While the sound system, stylish design and menu will doubtless expand the cool factor of the downtown restaurant scene, Rechter will quickly remind you that American Icon’s focus is the beer. Locally he will compete with Walking Tree Brewery near the airport; Sailfish Brewery in Fort Pierce, and to a lesser degree, the small Orchid Island Brewing on the beach. But Rechter’s goal is much broader – he hopes his brand will go statewide, at minimum.
For that, he hired Alex Postelnek, former lead brewer at Fort Lauderdale’s Funky Buddha Brewery, often counted among the top in Florida. Postelnek, who has been living in Vero since August, advised Rechter on everything from layout and equipment to the “ridiculously expensive” chemical-resistant floor tiles in the brewing area.

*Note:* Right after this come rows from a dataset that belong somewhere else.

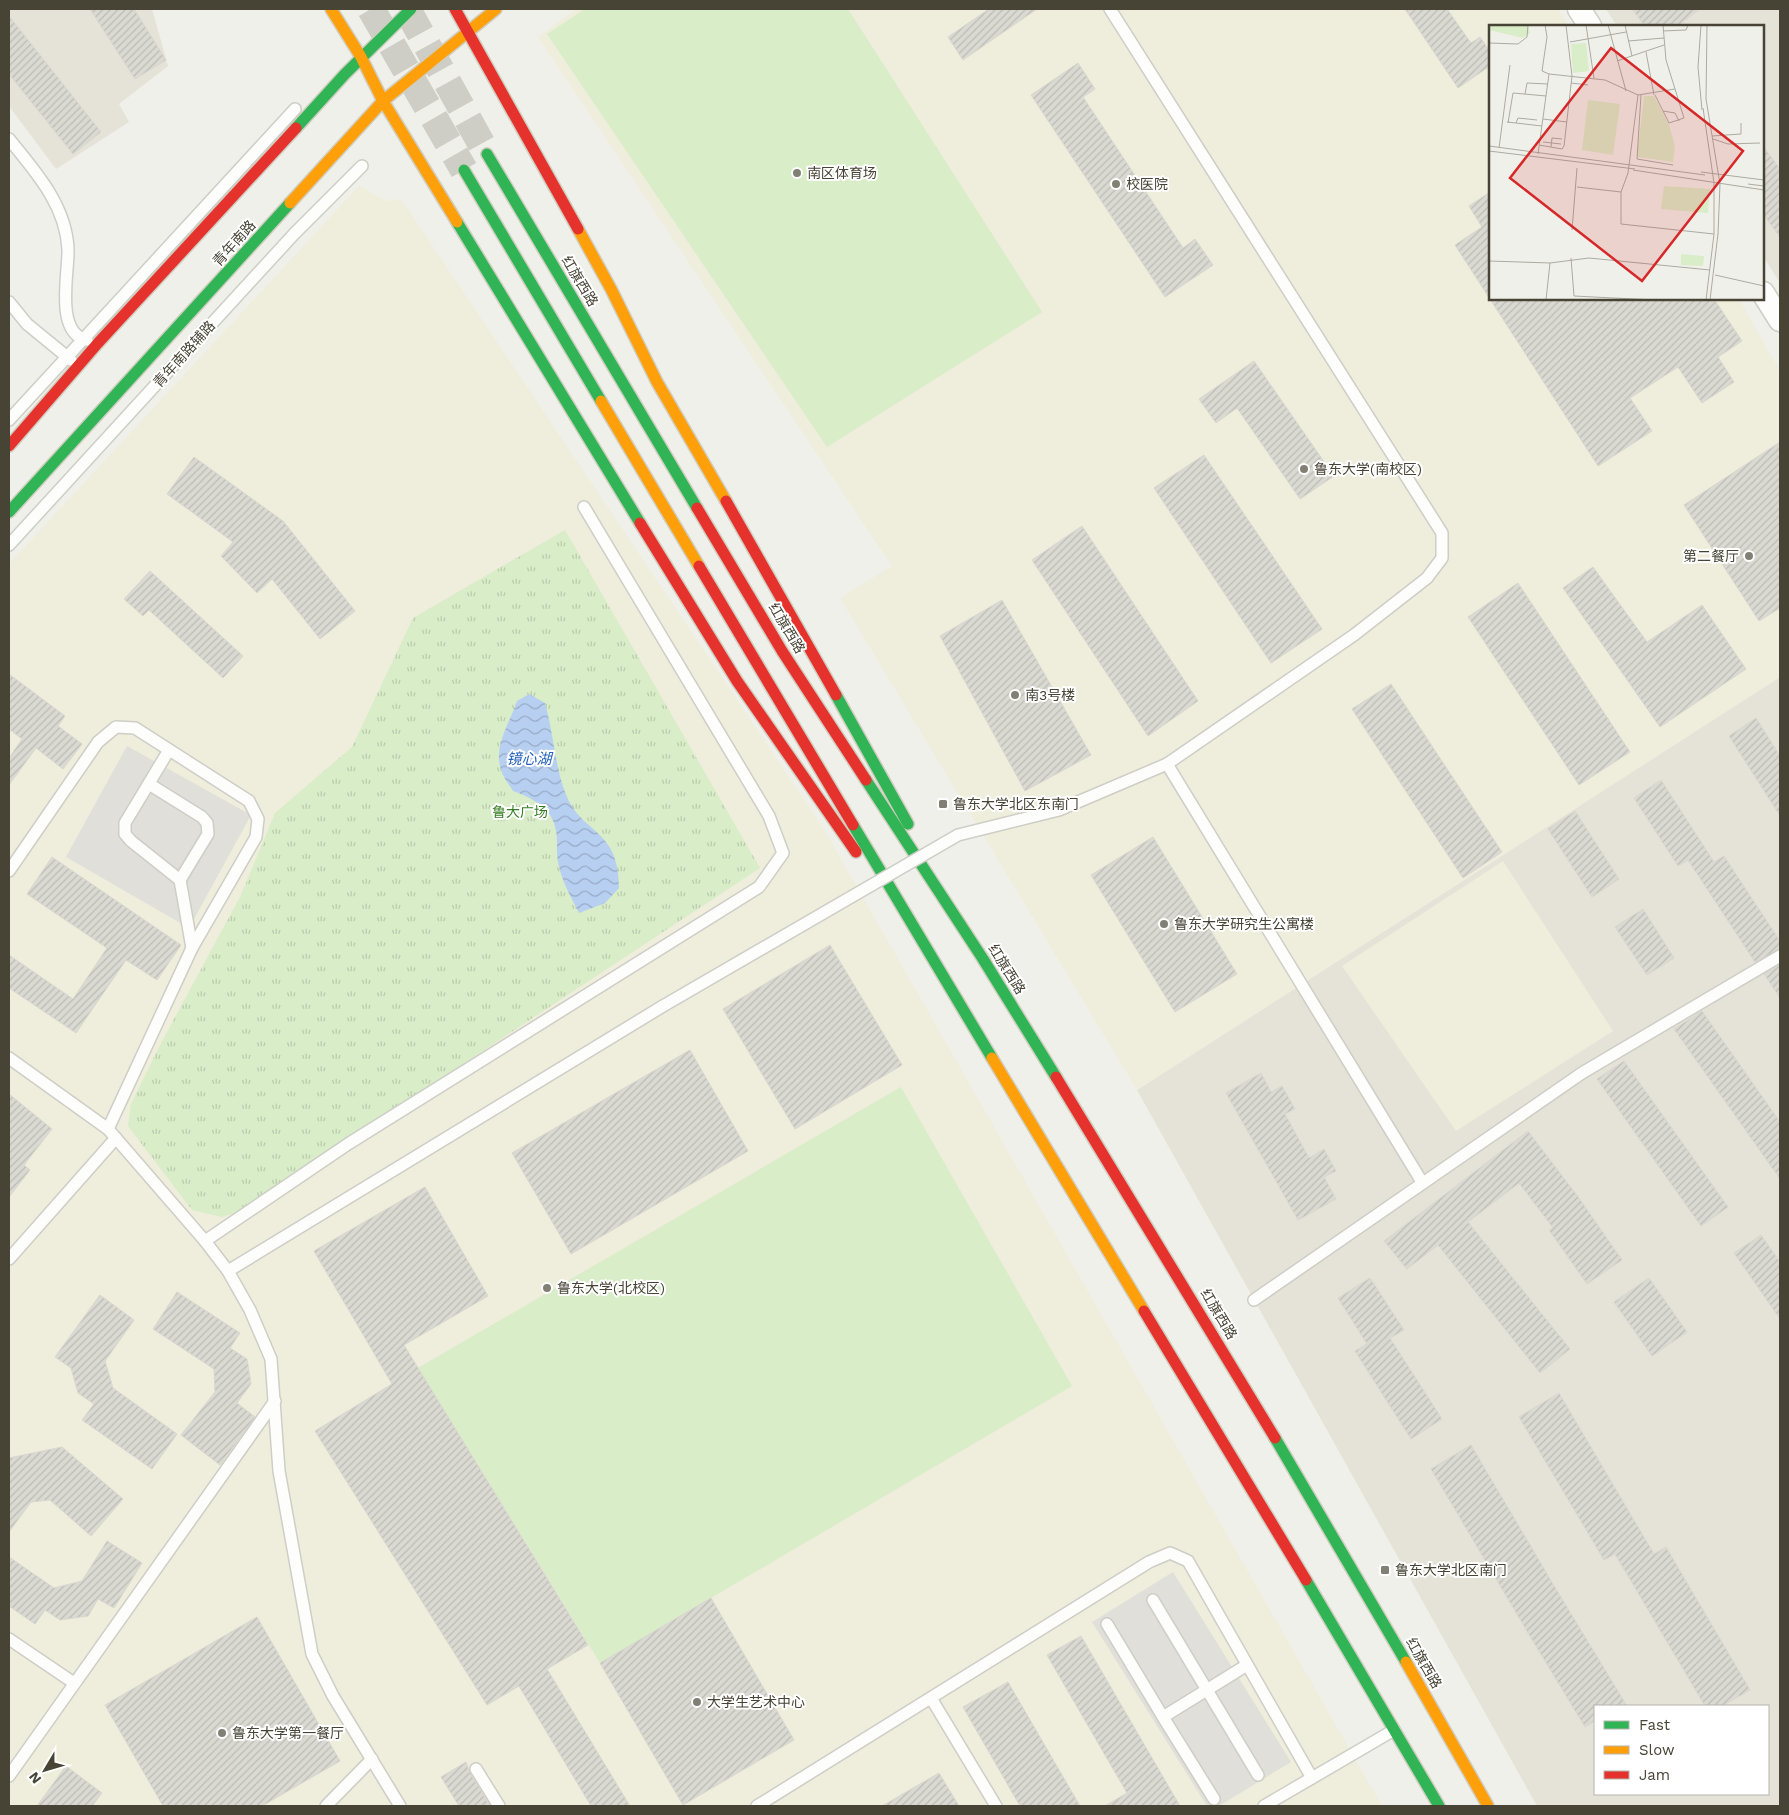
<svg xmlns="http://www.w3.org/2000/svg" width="1789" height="1815" font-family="'Work Sans','Noto Sans SC',sans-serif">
<defs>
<pattern id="grass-tufts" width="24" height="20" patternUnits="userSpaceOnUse" patternTransform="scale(1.25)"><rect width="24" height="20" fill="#d8edc8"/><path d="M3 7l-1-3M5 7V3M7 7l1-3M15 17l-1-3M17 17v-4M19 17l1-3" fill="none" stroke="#bbccac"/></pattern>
<pattern id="water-waves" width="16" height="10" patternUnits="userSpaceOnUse" patternTransform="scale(1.25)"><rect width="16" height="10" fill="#b7d0f2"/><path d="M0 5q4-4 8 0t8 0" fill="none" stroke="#97aac5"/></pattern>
<pattern id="building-hatch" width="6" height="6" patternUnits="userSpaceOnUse" patternTransform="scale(1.25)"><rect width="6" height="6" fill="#dad9d2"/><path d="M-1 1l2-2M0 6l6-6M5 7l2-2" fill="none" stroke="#bcbbb5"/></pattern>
</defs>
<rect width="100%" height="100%" fill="#f0f0ea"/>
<g fill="#e5e3d7" fill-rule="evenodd">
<polygon points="9,9 152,9 168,66 119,104 129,122 56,169 9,106"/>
<polygon points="1606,9 1780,9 1780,283 1763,256 1763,26 1617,26"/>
<path d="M 1780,677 L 1780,1806 L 1537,1806 L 1137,1090 ZM 1595,1706 L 1768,1706 L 1768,1794 L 1595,1794 Z"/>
</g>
<g fill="#efeddb">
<polygon points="576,9 1558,9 1569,26 1490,26 1490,299 1739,299 1780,371 1780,677 1137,1090 840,598 892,566 538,37"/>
<polygon points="359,186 386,201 401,199 825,831 1382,1806 9,1806 9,564"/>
<polygon points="1503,861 1613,1031 1456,1131 1342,966"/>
</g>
<polygon fill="url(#grass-tufts)" points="565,530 760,868 240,1211 222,1217 192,1210 128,1126 131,1104 160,1045 241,895 275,813 352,747 413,618"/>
<g fill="#d8edc8">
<polygon points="585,9 848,9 1042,312 827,447 547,34"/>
<polygon points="901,1087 1072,1386 600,1663 418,1368"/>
</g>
<g fill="#e0dfd9">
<polygon points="127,746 251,815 189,928 66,857"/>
<polygon points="1173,1572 1291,1762 1219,1806 1207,1806 1092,1622"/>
</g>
<path fill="url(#water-waves)" d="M 529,694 L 545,703 C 553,731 555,766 565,792 C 581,836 619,826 619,888 L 605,903 L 579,913 C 571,897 561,880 558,862 C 556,852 558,841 556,831 C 553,808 532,798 513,791 C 509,785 503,777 501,770 C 493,745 510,723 517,701 Z"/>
<g fill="url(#building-hatch)" stroke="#d9d7cf">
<polygon points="90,9 134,9 166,60 135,79"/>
<polygon points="989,9 1037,9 963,60 948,37"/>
<polygon points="1405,9 1447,9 1471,43 1480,37 1490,52 1490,66 1458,88"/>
<polygon points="1632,9 1700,9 1677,26 1645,26"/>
<polygon points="9,16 101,132 73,154 9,74"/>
<polygon points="1078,63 1095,89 1083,97 1183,248 1195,239 1213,265 1165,297 1031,95"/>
<polygon points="1763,146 1780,169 1780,237 1763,214"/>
<polygon points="1490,192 1490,299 1714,299 1742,341 1718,357 1734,382 1702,403 1678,367 1630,398 1652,431 1598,466 1455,245 1482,227 1469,206"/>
<polygon points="1254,361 1334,476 1300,499 1237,408 1216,423 1199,399"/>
<polygon points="1780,442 1780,608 1759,621 1684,505"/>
<polygon points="1204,455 1322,629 1271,663 1154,488"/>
<polygon points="194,457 283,521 355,611 320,639 272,579 257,593 221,556 233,542 167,494"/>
<polygon points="1082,526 1198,701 1148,736 1032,560"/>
<polygon points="1593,567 1647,642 1702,605 1746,669 1660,727 1563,588"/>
<polygon points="150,571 243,656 223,678 149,610 143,616 124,599"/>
<polygon points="1518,583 1630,752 1579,785 1468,617"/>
<polygon points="1002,600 1091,755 1025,791 940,636"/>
<polygon points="9,674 65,716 58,726 82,744 63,769 36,748 9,785 9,758 22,739 9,729"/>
<polygon points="1391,684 1502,852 1463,878 1352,709"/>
<polygon points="1756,718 1780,756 1780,816 1729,736"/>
<polygon points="1661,780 1714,862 1724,856 1780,941 1780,949 1755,962 1688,860 1678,866 1634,798"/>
<polygon points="1575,811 1619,879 1592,897 1548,829"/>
<polygon points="1153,837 1237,974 1175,1012 1091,875"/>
<polygon points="52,857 181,945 157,980 126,960 76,1033 9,988 9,955 73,999 107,948 27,894"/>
<polygon points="1643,909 1674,958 1647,975 1615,927"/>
<polygon points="830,945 902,1065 795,1129 723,1009"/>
<polygon points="1780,965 1780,998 1764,974"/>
<polygon points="1702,1011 1780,1122 1780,1179 1674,1029"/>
<polygon points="690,1050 748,1151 571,1254 512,1153"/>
<polygon points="1624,1061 1728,1207 1701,1226 1597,1079"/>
<polygon points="1261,1073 1271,1092 1282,1086 1295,1109 1285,1114 1309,1158 1324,1149 1336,1171 1324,1177 1336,1199 1298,1220 1226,1093"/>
<polygon points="9,1094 52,1129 24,1165 30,1170 9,1197"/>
<polygon points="1528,1131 1579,1198 1622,1260 1587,1284 1549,1230 1553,1228 1519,1183 1468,1222 1570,1349 1540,1373 1438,1245 1407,1269 1384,1241"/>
<polygon points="425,1187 488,1296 404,1345 588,1645 547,1669 630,1806 591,1806 519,1686 487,1705 315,1431 392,1384 314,1251"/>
<polygon points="1761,1235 1780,1262 1780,1319 1734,1253"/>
<polygon points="1370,1278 1404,1330 1390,1338 1442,1419 1411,1439 1355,1351 1367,1344 1338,1298"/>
<polygon points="1649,1278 1687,1332 1652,1356 1614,1302"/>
<polygon points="177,1292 240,1333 230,1348 247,1359 251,1384 237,1403 255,1417 220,1465 181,1435 215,1392 214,1369 153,1329"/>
<polygon points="100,1295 134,1320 105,1361 113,1388 177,1434 152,1469 82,1420 94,1404 78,1393 71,1368 55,1357"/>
<polygon points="1559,1393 1654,1554 1666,1547 1750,1690 1722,1706 1705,1706 1615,1554 1604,1560 1519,1417"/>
<polygon points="1471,1445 1556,1589 1627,1706 1595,1706 1595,1721 1585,1727 1528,1633 1431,1469"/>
<polygon points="62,1447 123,1499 91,1536 50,1500 31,1502 9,1532 9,1458"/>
<polygon points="107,1541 142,1563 114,1608 98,1599 88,1616 60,1620 45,1610 35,1624 9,1606 9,1557 54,1588 82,1581"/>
<polygon points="711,1598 794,1740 683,1805 600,1663"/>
<polygon points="257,1617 340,1761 262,1806 163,1806 105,1705"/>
<polygon points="1081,1636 1180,1806 1105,1806 1127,1793 1047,1655"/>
<polygon points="1008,1682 1080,1806 1020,1806 963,1707"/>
<polygon points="466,1762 470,1773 490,1806 459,1806 441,1777"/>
<polygon points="66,1766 102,1793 92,1806 37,1806"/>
<polygon points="939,1773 959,1806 882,1806"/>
</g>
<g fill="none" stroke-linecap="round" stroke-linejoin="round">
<g stroke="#cecdc6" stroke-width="28" stroke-dasharray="28 14" stroke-linecap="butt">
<polyline points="371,9 464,170"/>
<polyline points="407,9 487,154"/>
</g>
<defs>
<g id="lane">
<path d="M 9,139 C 35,171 66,205 68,249 C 69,272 54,333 87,340"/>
<polyline points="9,302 27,324 71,360"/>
<polyline points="9,420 295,109"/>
<polyline points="9,545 294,234 362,166"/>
<polyline points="169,750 125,823 125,834 131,841 180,880 192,948"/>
<polyline points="1167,764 1422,1182"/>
<polyline points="149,784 202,817 207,823 208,834 180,880"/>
<polyline points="1059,810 1167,764 1354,635 1427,578 1442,558 1442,533 1110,9"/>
<polyline points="9,871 98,742 116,727 135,728 249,801 258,819 256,837 192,948 108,1129"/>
<polyline points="9,1058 108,1129 205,1241 228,1271 250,1310 271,1359 279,1471 312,1654 333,1696 400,1806"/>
<polyline points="205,1241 348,1144 759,887 783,853 769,816 584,507"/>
<polyline points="9,1259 116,1138"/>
<polyline points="228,1271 663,1006"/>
<polyline points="1254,1300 1582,1073 1780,956"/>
<polyline points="1153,1600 1258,1775"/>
<polyline points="1107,1624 1163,1717 1247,1665"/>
<polyline points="9,1639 74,1683"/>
<polyline points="931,1698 996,1806"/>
<polyline points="1163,1717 1214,1799"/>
<polyline points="476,1769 499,1806"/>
<polyline points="9,1776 275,1401"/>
<polyline points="326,1806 372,1759"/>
<polyline points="757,1806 1149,1562 1170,1553 1188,1561 1312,1778"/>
<polyline points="1264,1806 1394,1730"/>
</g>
<g id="street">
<polyline points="1579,9 1590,26"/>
<polyline points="1763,293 1780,320"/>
</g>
<g id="fast">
<polyline points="296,128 345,74 411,9"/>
<polyline points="487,154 697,508"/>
<polyline points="464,170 601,401"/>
<polyline points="457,222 640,523"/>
<polyline points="9,512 290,203"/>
<polyline points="836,695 908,824"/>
<polyline points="866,780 983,959 1056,1077"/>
<polyline points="853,825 992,1058"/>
<polyline points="1275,1438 1406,1662"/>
<polyline points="1306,1580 1439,1806"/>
</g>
<g id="slow">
<polyline points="331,9 361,57 383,101 457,222"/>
<polyline points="290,203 383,101 496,9"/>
<polyline points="578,229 611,289 657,382 726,501"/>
<polyline points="601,401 699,566"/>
<polyline points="992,1058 1144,1311"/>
<polyline points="1406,1662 1488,1806"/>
</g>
<g id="jam">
<polyline points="455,9 578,229"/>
<polyline points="9,446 98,343 296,128"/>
<polyline points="726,501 836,695"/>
<polyline points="697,508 782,651 866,780"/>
<polyline points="640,523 737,681 856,852"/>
<polyline points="699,566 853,825"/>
<polyline points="1056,1077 1275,1438"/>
<polyline points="1144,1311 1306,1580"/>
</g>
</defs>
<use href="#lane" stroke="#cecec7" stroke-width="14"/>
<use href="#street" stroke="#cecec7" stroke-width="25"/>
<use href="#fast" stroke="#d0cec0" stroke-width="14"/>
<use href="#slow" stroke="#d0cec0" stroke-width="14"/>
<use href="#jam" stroke="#d0cec0" stroke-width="14"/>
<use href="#lane" stroke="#fdfdfc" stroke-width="11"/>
<use href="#street" stroke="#fdfdfc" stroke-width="22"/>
<use href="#fast" stroke="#30b455" stroke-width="11"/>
<use href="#slow" stroke="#ff9f0a" stroke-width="11"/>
<use href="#jam" stroke="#e5322d" stroke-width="11"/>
<defs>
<polyline id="lane-bridge" points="663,1006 958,835 1059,810"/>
</defs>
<use href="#lane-bridge" stroke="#cecec7" stroke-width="14" stroke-linecap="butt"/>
<use href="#lane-bridge" stroke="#fdfdfc" stroke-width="11"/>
</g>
<g fill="#828074" stroke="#fff" stroke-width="2">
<circle cx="797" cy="173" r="5"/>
<circle cx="1116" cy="184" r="5"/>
<circle cx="1304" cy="469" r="5"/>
<circle cx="1749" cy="556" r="5"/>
<circle cx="1015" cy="695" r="5"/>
<rect x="938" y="799" width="10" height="10" rx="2.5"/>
<circle cx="1164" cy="924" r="5"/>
<circle cx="547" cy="1288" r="5"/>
<rect x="1380" y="1565" width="10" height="10" rx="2.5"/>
<circle cx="697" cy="1702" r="5"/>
<circle cx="222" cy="1733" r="5"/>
</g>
<g text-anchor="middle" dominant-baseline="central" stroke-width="4" stroke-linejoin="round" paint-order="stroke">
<g font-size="14" fill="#474335" stroke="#fff" text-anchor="start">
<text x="807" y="173">南区体育场</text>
<text x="1126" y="184">校医院</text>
<text x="1314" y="469">鲁东大学(南校区)</text>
<text x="1739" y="556" text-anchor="end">第二餐厅</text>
<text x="1025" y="695">南3号楼</text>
<text x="953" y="804">鲁东大学北区东南门</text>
<text x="1174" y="924">鲁东大学研究生公寓楼</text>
<text x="557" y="1288">鲁东大学(北校区)</text>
<text x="1395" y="1570">鲁东大学北区南门</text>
<text x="707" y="1702">大学生艺术中心</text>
<text x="232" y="1733">鲁东大学第一餐厅</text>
</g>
<g font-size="14" fill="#474335" stroke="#fff">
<text transform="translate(234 243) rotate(-48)">青年南路</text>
<text transform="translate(580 281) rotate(59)">红旗西路</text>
<text transform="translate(184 354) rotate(-48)">青年南路辅路</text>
<text transform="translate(787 628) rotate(59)">红旗西路</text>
<text transform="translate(1007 969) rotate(58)">红旗西路</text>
<text transform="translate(1219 1314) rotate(59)">红旗西路</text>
<text transform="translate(1424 1663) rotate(60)">红旗西路</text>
</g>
<g font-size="14" fill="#367e24" stroke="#fff">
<text x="520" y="812">鲁大广场</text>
</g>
<g font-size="15" font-style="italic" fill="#2663bb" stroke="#fff">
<text x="529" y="759">镜心湖</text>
</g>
</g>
<g transform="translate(1489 25)">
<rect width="275" height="275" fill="#f0f0ea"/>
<path d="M 155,71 L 165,71 L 180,100 L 186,121 L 184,137 L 148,132 Z" fill="#d8edc8"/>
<path d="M 0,0 L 39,0 L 41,8 L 34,13 L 0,5 Z" fill="#d8edc8"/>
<path d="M 97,18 L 100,46 L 84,48 L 82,19 ZM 99,75 L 131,79 L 124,130 L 93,125 ZM 175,161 L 221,164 L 219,188 L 172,184 ZM 192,229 L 215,231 L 214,241 L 192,240 Z" fill="#d8edc8"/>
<path fill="none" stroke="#acaba2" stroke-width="1" d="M 56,0 L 58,12 L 53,46 L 60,49M 97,0 L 105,53M 119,0 L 137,66M 136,0 L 143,31M 212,0 L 209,42 L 213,85M 218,0 L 217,74 L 231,159 L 229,209 L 221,275M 174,6 L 197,5 L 199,0M 139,16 L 175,13M 81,17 L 137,7M 0,18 L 29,19 L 38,12 L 39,0M 157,27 L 165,70M 128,36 L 175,20M 82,58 L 99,60M 36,69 L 38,58 L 59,59M 149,70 L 139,148 L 132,167 L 132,199 L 225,209M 152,70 L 148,134 L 184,140M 166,70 L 180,98 L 195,93 L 177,35 L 174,0M 214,83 L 225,158 L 225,209 L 217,275M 174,86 L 186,88 L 190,96M 54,94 L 78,97M 18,97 L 53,101M 19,98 L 24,68 L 57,71M 27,98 L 29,93 L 48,95M 223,111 L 252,109 L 252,98M 224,114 L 239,119 L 271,118M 54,117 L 72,119M 50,120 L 73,124 L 75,121 L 83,51 L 77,0M 0,121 L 216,150M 62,122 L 63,113 L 73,114M 10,123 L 21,40M 0,126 L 146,144M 49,129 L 60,49 L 116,55 L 149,70 L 186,64M 144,145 L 275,165M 212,147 L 275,155M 259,159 L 275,161M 88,162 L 132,167M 83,205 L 88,143M 82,233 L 85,271 L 165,275M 0,236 L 61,238 L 100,233 L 221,245M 226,250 L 275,261M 57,275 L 61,238"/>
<path fill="#d62828" fill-opacity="0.15" stroke="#d62828" stroke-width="2.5" d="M 122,23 L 254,126 L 153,256 L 21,153 Z"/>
<rect width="275" height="275" fill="none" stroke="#474335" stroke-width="2.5"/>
</g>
<rect width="1789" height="1815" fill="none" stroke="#474335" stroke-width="20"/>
<rect x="1594" y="1705" width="175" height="90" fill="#ffffff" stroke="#b5b4ae"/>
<rect x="1604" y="1721" width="25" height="8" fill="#30b455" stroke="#b5b4ae"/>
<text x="1639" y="1730" font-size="15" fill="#474335">Fast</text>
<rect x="1604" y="1746" width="25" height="8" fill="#ff9f0a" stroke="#b5b4ae"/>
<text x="1639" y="1755" font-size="15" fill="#474335">Slow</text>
<rect x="1604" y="1771" width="25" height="8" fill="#e5322d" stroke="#b5b4ae"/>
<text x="1639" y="1780" font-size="15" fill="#474335">Jam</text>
<g transform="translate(45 1770) rotate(232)" stroke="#ffffff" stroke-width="4" paint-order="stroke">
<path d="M0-4L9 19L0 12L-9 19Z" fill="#474335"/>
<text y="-8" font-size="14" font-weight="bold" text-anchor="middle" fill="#474335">N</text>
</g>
</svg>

Overseeing the beer-making and recipes is Jesse Robles, former head brewer at Florida Beer Company, a very large contract beer operation in Cape Canaveral. Both Postelnek and Robles trained at Siebel Institute in Chicago.
The seven fermentation tanks and 15-barrel brewhouse leave room for a canning or bottling line down the road. In the meantime, the newly poured loading dock will allow trucks to load kegs of beer to deliver to Rechter’s American Icon Fort Lauderdale location – a gastropub with liquor license but no brewing facilities – opening soonAs Rechter gave a tour of the Vero brewery bustling with last-minute preparations, he was interrupted by a team of fire inspectors. “Congratulations,” called out one in the team of men passing through the beer room wide-eyed. “You passed.”